294. How To Be Awesome At Becoming Anti-Fragile

Today we are making a plan to become tougher and less fragile. 
Because it puts us in the drivers seat. When we take full accountability for things and we resist the urge to fall into mindless scrolling or just going with whatever everyone else is doing, we’re planning for the long game. 
Taking lots of small risks and trying new things and pushing yourself and getting uncomfortable - it’s all conditioning you to be tough for life. 
So you are mentally and physically strong when you need to me.  So when something hard is in front of you, you haven’t created this comfortable bubble that you live in that you just fall apart. 
I am on optimist to the extreme - so don’t take this as a negative - but just an honest observation - more and more people today are fragile and easily offended than ever before.
That’s not the life we are working to create here - so let’s design our plan for being completely anti-fragile. 
How do we get tougher and less fragile? 
First, let’s unpack, where we are at and how we got here.
Then, let’s make a plan to become anti-fragile. 

I’m finishing up the the book The Coddling Of The American Mind and it’s SO interesting.
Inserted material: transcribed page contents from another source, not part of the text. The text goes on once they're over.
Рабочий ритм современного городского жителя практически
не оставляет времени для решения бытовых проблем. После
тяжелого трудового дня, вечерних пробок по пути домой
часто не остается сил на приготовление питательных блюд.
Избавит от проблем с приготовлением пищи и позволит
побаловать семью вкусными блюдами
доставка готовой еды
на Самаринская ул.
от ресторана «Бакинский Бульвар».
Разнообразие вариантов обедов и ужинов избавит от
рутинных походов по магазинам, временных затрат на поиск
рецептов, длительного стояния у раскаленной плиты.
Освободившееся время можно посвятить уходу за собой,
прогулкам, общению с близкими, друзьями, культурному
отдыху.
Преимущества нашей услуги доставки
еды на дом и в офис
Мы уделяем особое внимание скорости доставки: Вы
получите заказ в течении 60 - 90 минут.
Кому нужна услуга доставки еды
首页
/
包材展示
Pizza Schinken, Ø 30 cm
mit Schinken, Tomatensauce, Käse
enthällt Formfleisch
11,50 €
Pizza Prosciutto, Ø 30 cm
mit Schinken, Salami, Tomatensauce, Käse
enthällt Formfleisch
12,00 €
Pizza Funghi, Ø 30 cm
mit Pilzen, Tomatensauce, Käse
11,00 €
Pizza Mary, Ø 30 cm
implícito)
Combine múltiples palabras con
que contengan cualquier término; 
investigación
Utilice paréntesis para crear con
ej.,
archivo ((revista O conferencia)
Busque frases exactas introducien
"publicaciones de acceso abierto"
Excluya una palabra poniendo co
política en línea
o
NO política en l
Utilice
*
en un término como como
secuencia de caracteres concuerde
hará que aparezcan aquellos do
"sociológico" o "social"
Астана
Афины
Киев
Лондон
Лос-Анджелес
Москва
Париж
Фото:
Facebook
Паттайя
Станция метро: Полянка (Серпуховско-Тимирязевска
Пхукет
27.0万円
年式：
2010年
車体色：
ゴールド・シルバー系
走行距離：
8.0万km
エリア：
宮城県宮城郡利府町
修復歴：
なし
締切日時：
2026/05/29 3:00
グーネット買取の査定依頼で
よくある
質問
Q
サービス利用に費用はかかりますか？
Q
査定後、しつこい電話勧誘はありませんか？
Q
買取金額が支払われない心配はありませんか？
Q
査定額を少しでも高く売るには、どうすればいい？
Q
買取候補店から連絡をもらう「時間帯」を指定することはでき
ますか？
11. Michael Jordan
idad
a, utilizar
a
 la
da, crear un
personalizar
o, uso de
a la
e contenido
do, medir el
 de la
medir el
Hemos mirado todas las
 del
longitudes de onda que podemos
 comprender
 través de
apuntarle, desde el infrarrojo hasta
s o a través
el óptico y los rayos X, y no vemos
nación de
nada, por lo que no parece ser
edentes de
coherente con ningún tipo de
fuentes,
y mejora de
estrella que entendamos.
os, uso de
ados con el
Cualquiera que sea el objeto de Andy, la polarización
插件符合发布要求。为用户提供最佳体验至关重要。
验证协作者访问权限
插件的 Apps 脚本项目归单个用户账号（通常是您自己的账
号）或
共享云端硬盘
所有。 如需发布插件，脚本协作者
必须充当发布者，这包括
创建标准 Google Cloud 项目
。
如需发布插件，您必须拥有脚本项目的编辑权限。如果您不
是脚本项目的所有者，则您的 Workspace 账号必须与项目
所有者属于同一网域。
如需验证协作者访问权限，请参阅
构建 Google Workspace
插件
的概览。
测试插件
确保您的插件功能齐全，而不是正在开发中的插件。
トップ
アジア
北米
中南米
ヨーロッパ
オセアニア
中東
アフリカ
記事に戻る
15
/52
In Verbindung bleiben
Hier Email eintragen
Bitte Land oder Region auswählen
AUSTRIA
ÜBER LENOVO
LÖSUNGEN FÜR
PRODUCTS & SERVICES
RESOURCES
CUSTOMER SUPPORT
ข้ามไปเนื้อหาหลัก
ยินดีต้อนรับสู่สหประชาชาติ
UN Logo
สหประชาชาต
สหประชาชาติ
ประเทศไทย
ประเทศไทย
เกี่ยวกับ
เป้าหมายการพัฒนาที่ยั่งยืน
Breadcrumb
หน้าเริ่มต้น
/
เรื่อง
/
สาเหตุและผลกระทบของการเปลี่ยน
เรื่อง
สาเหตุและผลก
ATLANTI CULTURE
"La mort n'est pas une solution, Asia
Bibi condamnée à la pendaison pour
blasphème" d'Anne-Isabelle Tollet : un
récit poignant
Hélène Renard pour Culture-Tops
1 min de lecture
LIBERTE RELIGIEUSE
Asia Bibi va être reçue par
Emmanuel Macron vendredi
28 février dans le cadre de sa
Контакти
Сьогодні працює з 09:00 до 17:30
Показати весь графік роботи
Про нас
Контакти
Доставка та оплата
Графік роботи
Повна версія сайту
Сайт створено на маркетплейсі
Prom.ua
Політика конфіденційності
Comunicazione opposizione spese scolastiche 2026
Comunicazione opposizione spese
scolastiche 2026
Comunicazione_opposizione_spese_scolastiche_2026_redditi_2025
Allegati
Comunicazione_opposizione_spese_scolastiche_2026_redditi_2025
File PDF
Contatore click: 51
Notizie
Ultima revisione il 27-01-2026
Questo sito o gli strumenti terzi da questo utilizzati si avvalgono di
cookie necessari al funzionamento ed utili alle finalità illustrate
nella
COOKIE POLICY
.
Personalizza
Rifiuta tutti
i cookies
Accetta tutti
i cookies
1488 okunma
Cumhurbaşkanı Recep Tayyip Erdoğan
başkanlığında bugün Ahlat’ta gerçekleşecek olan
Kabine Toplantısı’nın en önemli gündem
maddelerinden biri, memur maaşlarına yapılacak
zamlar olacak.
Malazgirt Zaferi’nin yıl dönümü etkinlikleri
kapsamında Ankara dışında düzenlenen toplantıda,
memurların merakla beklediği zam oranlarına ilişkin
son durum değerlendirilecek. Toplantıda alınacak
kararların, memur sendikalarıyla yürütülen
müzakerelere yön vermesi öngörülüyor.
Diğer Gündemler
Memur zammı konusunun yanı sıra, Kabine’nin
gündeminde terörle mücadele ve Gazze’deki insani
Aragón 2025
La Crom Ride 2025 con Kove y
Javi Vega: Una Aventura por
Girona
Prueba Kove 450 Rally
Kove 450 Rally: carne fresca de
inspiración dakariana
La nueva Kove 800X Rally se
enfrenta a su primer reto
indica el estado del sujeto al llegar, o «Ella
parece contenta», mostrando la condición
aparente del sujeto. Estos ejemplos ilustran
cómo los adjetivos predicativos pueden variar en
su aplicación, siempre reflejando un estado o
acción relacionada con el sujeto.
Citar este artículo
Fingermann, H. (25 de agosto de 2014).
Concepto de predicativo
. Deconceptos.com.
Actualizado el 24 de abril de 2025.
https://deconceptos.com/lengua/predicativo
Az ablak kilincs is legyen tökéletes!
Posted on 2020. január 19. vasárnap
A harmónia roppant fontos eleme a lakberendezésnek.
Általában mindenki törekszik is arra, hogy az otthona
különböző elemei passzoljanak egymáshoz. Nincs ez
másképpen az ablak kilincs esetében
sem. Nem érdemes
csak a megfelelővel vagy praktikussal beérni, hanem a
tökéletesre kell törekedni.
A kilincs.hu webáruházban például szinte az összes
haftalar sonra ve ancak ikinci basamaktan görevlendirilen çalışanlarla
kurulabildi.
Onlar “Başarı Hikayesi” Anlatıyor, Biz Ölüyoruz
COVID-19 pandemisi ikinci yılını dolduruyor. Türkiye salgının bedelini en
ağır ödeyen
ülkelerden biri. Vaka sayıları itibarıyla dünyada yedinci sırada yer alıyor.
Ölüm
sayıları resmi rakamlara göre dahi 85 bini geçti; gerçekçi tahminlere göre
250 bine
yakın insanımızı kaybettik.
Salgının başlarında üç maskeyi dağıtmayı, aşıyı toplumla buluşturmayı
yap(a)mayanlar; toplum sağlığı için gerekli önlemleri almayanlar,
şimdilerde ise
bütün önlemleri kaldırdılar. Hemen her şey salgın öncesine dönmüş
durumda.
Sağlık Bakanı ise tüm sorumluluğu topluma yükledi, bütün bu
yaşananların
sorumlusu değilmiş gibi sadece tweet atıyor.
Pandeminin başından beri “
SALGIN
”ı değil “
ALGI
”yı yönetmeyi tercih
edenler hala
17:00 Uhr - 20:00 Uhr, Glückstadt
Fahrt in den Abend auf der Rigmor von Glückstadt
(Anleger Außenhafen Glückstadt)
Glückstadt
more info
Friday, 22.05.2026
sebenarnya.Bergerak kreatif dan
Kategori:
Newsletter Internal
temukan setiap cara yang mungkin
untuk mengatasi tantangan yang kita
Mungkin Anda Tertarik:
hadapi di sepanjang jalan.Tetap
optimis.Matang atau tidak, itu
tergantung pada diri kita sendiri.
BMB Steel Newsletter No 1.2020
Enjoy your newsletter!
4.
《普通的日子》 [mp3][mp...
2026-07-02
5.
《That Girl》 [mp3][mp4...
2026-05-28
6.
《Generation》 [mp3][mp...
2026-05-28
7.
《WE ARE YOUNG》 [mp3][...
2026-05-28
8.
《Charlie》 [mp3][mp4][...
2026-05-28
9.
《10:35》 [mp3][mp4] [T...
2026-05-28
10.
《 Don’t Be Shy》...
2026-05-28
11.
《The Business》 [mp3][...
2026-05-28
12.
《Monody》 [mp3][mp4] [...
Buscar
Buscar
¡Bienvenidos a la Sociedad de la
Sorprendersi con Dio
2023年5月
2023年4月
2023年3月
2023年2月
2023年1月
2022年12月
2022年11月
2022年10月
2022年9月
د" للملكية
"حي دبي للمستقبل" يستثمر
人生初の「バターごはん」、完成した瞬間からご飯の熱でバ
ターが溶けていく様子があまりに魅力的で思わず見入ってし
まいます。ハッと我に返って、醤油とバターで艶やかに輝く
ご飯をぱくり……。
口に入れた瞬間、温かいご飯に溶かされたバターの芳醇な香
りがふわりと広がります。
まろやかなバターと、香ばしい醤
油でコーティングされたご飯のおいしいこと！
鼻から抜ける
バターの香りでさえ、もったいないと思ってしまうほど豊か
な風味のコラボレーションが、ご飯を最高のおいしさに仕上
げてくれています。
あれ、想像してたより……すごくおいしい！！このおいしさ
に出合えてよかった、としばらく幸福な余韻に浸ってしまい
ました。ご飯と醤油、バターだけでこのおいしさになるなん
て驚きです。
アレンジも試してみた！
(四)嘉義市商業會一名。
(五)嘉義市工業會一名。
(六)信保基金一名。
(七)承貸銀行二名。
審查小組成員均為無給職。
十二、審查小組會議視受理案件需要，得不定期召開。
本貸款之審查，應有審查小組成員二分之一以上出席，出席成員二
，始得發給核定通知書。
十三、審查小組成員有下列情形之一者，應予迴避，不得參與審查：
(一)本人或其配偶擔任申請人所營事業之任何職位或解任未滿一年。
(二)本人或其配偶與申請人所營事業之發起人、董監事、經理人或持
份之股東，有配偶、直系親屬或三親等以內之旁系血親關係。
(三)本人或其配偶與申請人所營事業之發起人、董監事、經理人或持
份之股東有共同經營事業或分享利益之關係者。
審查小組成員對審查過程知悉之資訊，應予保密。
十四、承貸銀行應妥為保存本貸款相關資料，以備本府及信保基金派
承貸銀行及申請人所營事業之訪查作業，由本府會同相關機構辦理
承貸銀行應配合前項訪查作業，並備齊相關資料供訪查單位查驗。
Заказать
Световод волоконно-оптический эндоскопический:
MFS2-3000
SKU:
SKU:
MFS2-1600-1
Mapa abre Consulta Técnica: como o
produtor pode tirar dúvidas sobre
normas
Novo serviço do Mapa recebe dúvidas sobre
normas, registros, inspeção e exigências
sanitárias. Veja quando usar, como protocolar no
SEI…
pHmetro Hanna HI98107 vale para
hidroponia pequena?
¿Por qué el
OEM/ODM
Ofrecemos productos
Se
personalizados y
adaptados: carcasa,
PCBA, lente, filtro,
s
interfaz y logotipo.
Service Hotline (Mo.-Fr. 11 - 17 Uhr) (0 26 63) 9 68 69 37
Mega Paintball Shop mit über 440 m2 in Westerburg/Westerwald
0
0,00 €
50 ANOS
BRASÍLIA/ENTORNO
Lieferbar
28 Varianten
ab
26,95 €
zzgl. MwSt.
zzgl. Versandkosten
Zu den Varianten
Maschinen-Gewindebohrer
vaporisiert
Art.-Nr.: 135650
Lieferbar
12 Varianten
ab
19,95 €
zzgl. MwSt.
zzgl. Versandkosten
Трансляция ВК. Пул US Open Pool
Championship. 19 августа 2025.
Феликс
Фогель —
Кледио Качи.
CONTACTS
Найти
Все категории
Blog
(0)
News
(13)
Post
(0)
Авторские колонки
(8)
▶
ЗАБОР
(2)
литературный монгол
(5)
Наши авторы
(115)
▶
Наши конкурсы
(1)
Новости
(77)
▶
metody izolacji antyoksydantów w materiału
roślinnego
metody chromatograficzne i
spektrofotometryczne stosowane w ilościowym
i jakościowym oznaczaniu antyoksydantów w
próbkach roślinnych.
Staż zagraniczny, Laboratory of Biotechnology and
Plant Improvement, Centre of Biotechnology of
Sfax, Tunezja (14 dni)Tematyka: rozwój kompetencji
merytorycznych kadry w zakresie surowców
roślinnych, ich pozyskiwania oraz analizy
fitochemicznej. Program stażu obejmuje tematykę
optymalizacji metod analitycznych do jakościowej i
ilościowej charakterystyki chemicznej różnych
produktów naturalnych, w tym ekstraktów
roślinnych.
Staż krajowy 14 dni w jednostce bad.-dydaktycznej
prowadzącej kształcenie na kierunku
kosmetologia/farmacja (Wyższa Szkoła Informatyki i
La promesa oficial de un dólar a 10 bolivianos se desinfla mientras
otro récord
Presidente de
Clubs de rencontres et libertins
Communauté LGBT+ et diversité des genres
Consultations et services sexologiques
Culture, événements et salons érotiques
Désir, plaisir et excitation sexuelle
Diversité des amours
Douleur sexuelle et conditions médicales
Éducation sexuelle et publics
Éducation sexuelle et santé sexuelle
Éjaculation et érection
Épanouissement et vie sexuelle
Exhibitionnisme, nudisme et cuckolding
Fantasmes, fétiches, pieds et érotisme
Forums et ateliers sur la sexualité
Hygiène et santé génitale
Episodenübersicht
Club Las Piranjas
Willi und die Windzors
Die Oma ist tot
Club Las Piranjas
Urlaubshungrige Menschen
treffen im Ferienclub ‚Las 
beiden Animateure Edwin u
The authors explore why people are mentally weaker than they used to be and more emotionally fragile. 
A few key points that the authors make… 
In the last 15 years the public has become more emotionally fragile and young people in particular are less tolerant of any discomfort that comes their way. 
They talk about a few explanations that they have data to support that explain this… 
1. Rise in helicopter parenting
The assumption that parents need to watch their kids and protect them at all costs. 
2. Philosophy of safetyism 
The belief that anything that can cause pain or suffering is ultimately harmful in the long run and can even be tramatic. 
3. Lack of play 
The past few generations of kids have been so overloaded with schoolwork and extracurricular activities trying to get into a good high school and college that they haven’t had time to be kids, and it turns out that most mental and emotional development happens when they are playing. 
4. Social media 
Social comparison, fear of missing out, constant connectivity and validation seeing are always that social media makes us more emotionally fragile. 
JOE ROGAN says… 
The hardest thing that has ever happened to you is the hardest thing that has ever happened to you. 
It’s so easy to win right now because most people are special snowflakes.
Responses from social media: 
Everyone expects things at their fingertips with the Internet.
Over parenting… In the 90s we got sent outside all day.
Kids never have to struggle or just figure it out. Parents are too connected to kids. 
We are overstimulated with technology. Higher stimulation and emotions means faster to break down. 
Think we have more awareness and options more than ever to cater to comfort.
Overprotective parenting and limiting exposure to the “hard” in life.
The media telling us that everything our parents did was wrong.
Definitely the younger generation has a difficult time managing stress and pressure. 
Not as much adversity to face, we embrace differences more than different opinions.
Computers and less social interactions. 
Everyone gets a trophy. 
Lack of downtime in children. Too much screen time.
We know more dangers than our parents did. 
I blame the Internet.
Lack of basics In kids.
One thing we know for sure - we must be anti-fragile to thrive. 
So knowing all this, how do we become anti-fragile? 
Here’s the breakdown.. 
We need to do harder things! 
Embrace uncomfortable too! 
Book: Antifragile
Author Nassim Taleb
Thoughts from this book! 
  • Do hard things because adversities make you grow
  • Go through life as a flaneur
  • Adopt an anti fragile life philosophy 
  • Make a plan for yourself and then stick to it. 
  • Build in redundancy and layers (no single point of failure)
  • Resist the urge to suppress randomness
  • Make sure that you have your soul in the game
  • Experiment and tinker — take lots of small risks
  • Avoid risks that, if lost, would wipe you out completely
  • Don’t get consumed by data
  • Keep your options open
  • Focus more on avoiding things that don’t work than trying to find out what does work
  • Respect the old — look for habits and rules that have been around for a long time
 
#1 tip! Put tough people in your ears!! 

You have to be willing to look wrong/do the thing everyone else isn’t in the short term to look like a genius in the long term. 

 

As the old adage goes, when you do what everyone else does, don’t be surprised when you get the same results everyone else does.